6 Luglio 2026 - 12:18pm

Partito dalla Spezia, il giro d’Italia a vela di “Ocean Bird”, iniziativa denominata “BuonVento – Tutti a bordo”, che accoglie persone con autismo, sindrome dell’X Fragile, sindrome di Down e altre condizioni di neurodivergenza, insieme alle loro famiglie e alle Associazioni del territorio, sta per approdare ad Anzio (Roma). Si tratta, lo ricordiamo, di un progetto dello skipper Pietro Frisani, che ha messo a disposizione il proprio veliero  e che sostiene le spese di navigazione, organizzazione e gestione, con il contributo organizzativo di FIA e ANGSA A bordo di “Ocean Bird”

Partito il 26 giugno dal porto della Spezia, come avevamo segnalato sulle nostre pagine, sta per arrivare ad Anzio /(Roma) il giro d’Italia a vela del natante Ocean Bird, iniziativa denominata BuonVento – Tutti a bordo, che accoglie persone con autismo, sindrome dell’X Fragile, sindrome di Down e altre condizioni di neurodivergenza, insieme alle loro famiglie e alle Associazioni del territorio.
Si tratta, lo ricordiamo, di un progetto unico nel suo genere ideato dallo skipper Pietro Frisani, velista esperto che mette a disposizione il veliero due alberi di 16 metri, con il quale ha completato il giro del mondo. Tutte le spese di navigazione, organizzazione e gestione sono sostenute dallo stesso Frisani, che si avvale del fondamentale contributo organizzativo della FIA (Fondazione Italiana Autismo) e dell’ANGSA (Associazione Nazionale Genitori perSone con Autismo).

Tre, dunque, le giornate previste per Ocean Bird ad Anzio, da domani, 7 luglio, fino a giovedì 9, con il coinvolgimento di circa 40 persone con neurodivergenze e accompagnatori.
Il programma prevede, come per ogni tappa del viaggio, due uscite in mare ogni giorno, una alla mattina alle 9 con rientro alle 13 e la seconda nel pomeriggio dalle 16 alle 20, con a bordo sette persone. Quattro ore a bordo della grande barca a vela, dunque, ossia il tempo giusto per scoprire le emozioni del mare e del viaggiare con il vento.
Da segnalare anche che nella mattinata di domani, 7 luglio, a portare il saluto della città ai naviganti vi sarà il sindaco di Anzio Aurelio Lo Fazio.

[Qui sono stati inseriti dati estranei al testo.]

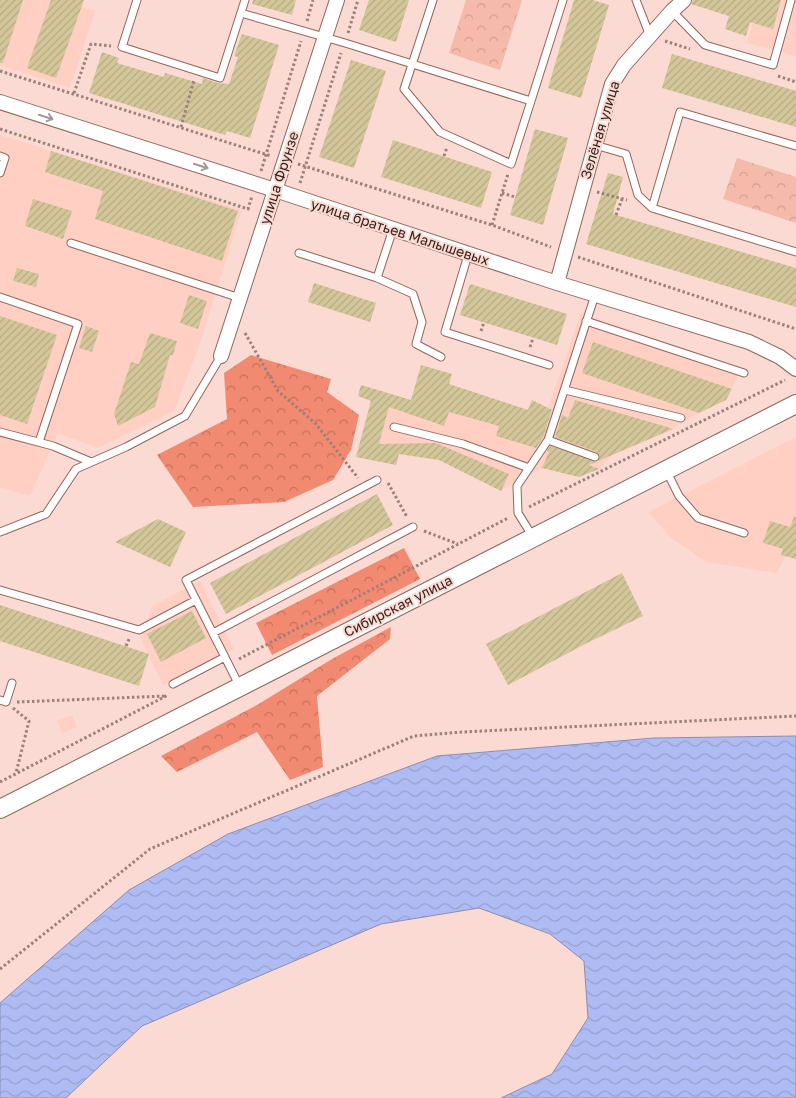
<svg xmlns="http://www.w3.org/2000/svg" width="796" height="1098" font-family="'Golos Text',sans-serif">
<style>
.built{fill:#ffcfc3}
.forest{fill:url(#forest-crowns)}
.park{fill:url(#park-crowns)}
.water{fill:url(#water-waves);stroke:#8a8db2}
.building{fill:url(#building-hatch)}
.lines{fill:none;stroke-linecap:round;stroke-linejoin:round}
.service-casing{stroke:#93665b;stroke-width:9}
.minor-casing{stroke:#93665b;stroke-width:16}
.tertiary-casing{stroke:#93665b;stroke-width:20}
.path{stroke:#9b817b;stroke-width:3;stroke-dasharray:2.5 2.5;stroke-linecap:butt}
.service{stroke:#fff;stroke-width:7}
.minor{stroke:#fff;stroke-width:14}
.tertiary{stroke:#fff;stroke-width:18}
.oneway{stroke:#a39a98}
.labels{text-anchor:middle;stroke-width:4;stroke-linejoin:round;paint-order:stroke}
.street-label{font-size:14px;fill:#321f1b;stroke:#fadad2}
</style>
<defs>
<pattern id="forest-crowns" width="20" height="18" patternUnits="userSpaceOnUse" patternTransform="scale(1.25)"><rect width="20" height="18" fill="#f28a71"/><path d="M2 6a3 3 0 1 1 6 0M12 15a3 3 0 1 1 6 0" fill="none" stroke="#c5705c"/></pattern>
<pattern id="park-crowns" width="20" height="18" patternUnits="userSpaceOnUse" patternTransform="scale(1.25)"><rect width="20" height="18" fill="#f6baaa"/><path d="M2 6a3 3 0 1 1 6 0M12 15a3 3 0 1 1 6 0" fill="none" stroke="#d39f92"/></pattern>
<pattern id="water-waves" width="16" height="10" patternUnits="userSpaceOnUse" patternTransform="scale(1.25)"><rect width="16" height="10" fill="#afbcf3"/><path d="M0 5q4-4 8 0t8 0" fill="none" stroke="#97a1d0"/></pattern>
<pattern id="building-hatch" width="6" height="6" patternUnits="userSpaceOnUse" patternTransform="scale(1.25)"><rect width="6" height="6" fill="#d3c79a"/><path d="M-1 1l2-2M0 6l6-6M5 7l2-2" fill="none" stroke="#b6aa84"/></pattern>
</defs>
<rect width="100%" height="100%" fill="#fadad2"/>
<path class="built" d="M0 0H73L72 3 95 11 70 88 0 65Z
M759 0H796V56L747 43Z
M0 135 242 210 199 346 174 411 98 448 58 433 30 496 0 487Z
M581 313 741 368 726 400 699 413 673 429 614 454 599 469 579 477 542 468 501 491 439 460 399 454 396 465 356 457 370 404 375 389 449 412 457 387 528 410 532 400 548 408Z
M796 437V536L777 573 706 562 669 536 649 512Z
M200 581 234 649 163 685 141 639 152 606Z
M72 715 77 727 62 733 57 721Z"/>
<path class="forest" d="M251 355 331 379 327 392 359 415 351 450 333 480 284 502 193 507 157 455 227 419 224 373Z
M404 548 420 579 272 655 256 623Z
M391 627 390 639 317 696 323 767 290 780 257 732 177 772 161 756 257 705 332 659Z"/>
<path class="park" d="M466 0H522L500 70 449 53Z
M737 158 796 177V223L723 199Z"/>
<path class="water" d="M796 736V1098H501L552 1074 588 1018 584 961 550 934 479 908 381 924 142 1026 66 1098H0V1003L129 890 228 834 437 756 654 738Z"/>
<path class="building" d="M0 0H23L3 63H0Z
M51 0H84L56 78 27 68Z
M253 0H296L292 15 252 4Z
M369 0H409L396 42 359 30Z
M574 0H593L609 5 581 98 548 88Z
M693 0H781L773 29 750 22 746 36 725 29 729 16 691 4Z
M242 34 279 45 250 138 227 131 225 135 89 93 102 52 119 58 117 63 164 77 165 73 202 84 203 78 218 83 229 84 238 57 234 56Z
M672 54 796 91V127L662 88Z
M351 60 386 71 354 168 319 157Z
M535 129 568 138 543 225 510 215Z
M393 140 492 172 481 208 381 177Z
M51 151 238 211 222 261 95 219 103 191 45 172Z
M608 173 623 177 613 214 796 268V307L586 244Z
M33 199 72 211 63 239 25 226Z
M17 268 39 274 36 287 13 281Z
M314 283 376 303 370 322 308 302Z
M470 284 567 314 557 345 460 315Z
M189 295 207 301 198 329 180 323Z
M0 316 57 335 27 424 0 415Z
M86 326 99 331 92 352 79 348Z
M150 333 177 341 173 355H170L155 407 118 426 114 414 131 362 139 364Z
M593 342 732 389 726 400 699 413 582 373Z
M421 365 452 374 449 384 528 410 532 400 552 410 543 438 536 448 496 436 499 426 449 412 444 426 389 407 379 444 436 443 509 474 501 491 439 460 399 454 396 465 356 457 371 401 358 396 361 385 411 400Z
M575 400 667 427 673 429 598 461 600 457 597 452 555 437 562 415 568 418Z
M550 446 596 462 589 465 599 469 579 477 542 468 549 452 547 451Z
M377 494 393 525 226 614 210 583Z
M794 517H796V559L781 555 783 549 763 543 770 521 790 527Z
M158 519 186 532 170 567 115 542Z
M622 573 643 616 585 644 508 685 486 644Z
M0 605 149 654 139 686 0 641Z
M192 611 206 638 161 662 147 634Z"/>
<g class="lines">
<defs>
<path id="service" d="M137 0 122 47 220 78 245 0
M433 0 404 89 440 132 511 164 531 101
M636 0 650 36
M672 11 705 45 773 65 791 0
M241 13 345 43 531 101 563 0
M595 145 626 154 638 195 652 208 796 252
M0 156 5 158 0 173
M652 208 680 112 796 146
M71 243 240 298
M299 253 377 278 393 229
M468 255 445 332 549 365
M377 278 413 294 422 322 416 344 441 357
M0 297 78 324 39 442
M586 321 744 373
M565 390 681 418
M394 427 463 444 529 468
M0 432 53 446 91 462
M548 440 595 457
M666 470 679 496 698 518 744 533
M0 532 46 514 76 469 126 447 185 416 221 356
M533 537 518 513 517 486 548 440 595 295
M0 590 139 630 196 600
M213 633 413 527
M173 684 225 657
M240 687 186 580 377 480
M0 700 6 702 12 683"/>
<path id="minor" d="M0 102 275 190 557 283 749 342 780 357 796 369
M557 283 612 84 624 65 672 11 684 0
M221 356 337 0"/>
<path id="tertiary" d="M0 809 796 404"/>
</defs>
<use href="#service" class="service-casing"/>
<use href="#minor" class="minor-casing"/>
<use href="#tertiary" class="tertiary-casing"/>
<path class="path" d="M307 21 313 0
M348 33 358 0
M665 41 690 49
M0 71 271 156
M778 76 796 82
M74 93 91 44 111 46
M181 127 194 80
M0 129 248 209 252 196
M444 156 447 147
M298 164 492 225 551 247
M261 171 301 41
M300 183 341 53
M597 192 627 200
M502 193 515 197
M616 215 622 199
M492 225 508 174
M578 257 796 329
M481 331 484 322
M245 333 278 391 316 424 358 478
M530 347 533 338
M388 483 407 517
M529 507 785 380
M424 531 458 544
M126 646 130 637
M239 659 508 518
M17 702 166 696
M13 708 29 721 16 773
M0 782 168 695
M0 969 150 849 414 736 462 732 796 716"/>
<use href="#service" class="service"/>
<use href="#minor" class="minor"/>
<use href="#tertiary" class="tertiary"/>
</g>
<defs><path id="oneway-shaft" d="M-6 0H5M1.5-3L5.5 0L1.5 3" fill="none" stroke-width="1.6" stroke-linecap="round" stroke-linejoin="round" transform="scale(1.25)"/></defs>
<g class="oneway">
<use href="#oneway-shaft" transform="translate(46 117) rotate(18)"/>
<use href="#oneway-shaft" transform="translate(201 166) rotate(18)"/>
</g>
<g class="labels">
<g class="street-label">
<text transform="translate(600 130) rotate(-73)" y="5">Зелёная улица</text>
<text transform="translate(279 178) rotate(-72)" y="5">улица Фрунзе</text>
<text transform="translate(400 232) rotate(18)" y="5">улица братьев Малышевых</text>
<text transform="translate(398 606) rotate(-27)" y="5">Сибирская улица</text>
</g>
</g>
</svg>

Dopo la Spezia e Anzio, Ocean Bird punterà su Maratea (Potenza), Vibo Valentia, Tropea (Vibo Valentia), Scilla (Reggio Calabria) e Milazzo (Messina). Risalendo poi lungo l’Adriatico, raggiungerà i porti di Taranto, Brindisi, Trani, Ancona, Ravenna, Chioggia (Venezia), Venezia e Trieste, «tredici tappe totali – sottolinea Frisani – che trasformeranno il mare in uno spazio di incontro, esperienza e partecipazione» Il tutto coinvolgendo in totale circa 230 persone tra persone con neurodivergenza, familiari e operatori che saliranno a bordo per un viaggio nel vento. (S.B.)